Apollo Victoria Theatre
The Apollo Victoria Theatre was opened in 1930 as a cinema. Built by Ernest Wamsley Lewis and William Edward Trent, the interior was decorated in a nautical Art Deco theme with scallop shells and sculpted fountains ordaining the walls and ceilings. This theme still exists today, though it has been lit in a manner to highlight the green tones of the decoration – a nod to the Emerald City of the theatre’s current tenant, the hit musical Wicked. The theatre also contains a theatre organ that used to be play before the showings of films. The pipes of the organ are incorporated into the set design for Wicked and can be seen above the proscenium.
Named the New Victoria Cinema, films would show regularly but there was also the option to house variety acts and big bands on the theatre’s stage, which offered London audiences an eclectic mix of entertainment possibilities in one venue.
Closing during World War II though not sustaining any serious damage, the theatre reopened in May 1941 and continued to entertain well into the 1970s, finally closing in 1976. The theatre went dark for five years, reopening in 1981 as a fully-fledged theatre. Shirley Bassey was the headline act in a celebratory concert to mark the reopening of the newly named Apollo Victoria Theatre. Since then, musicals have reigned supreme, starting in 1981 with a production of Rodgers and Hammerstein’s The Sound of Music starring Petula Clark.

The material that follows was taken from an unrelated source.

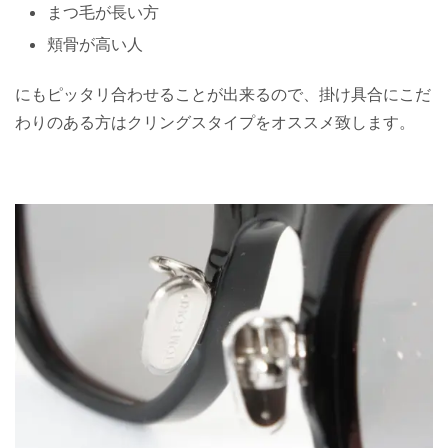
まつ毛が長い方
頬骨が高い人
にもピッタリ合わせることが出来るので、掛け具合にこだ
わりのある方はクリングスタイプをオススメ致します。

1984 saw the arrival of Andrew Lloyd Webber’s latest smash hit, Starlight Express. The auditorium had to be completely redesigned to incorporate the production’s set design, which included race tracks through the audience and a split-level skating rink on the stage. The show was a huge success, running for 18 years. Upon its closure, the interior was restored by the architects Jaques Muir and Partners.
The auditorium has two levels - Stalls and Dress Circle. This is a very wide auditorium, and those at the extreme sides may suffer with sightlines, but the price of the tickets for these seats does reflect the quality. The overhang of the Dress Circle will affect the view of the top of the stage from seats in Row Y and onwards.
The Dress Circle in this theatre is very deep, and as such the last few rows of seats do feel rather removed from the action, though the view is still excellent and the spectacle of the current production is still very much apparent from these seats. The legroom is also generally very good.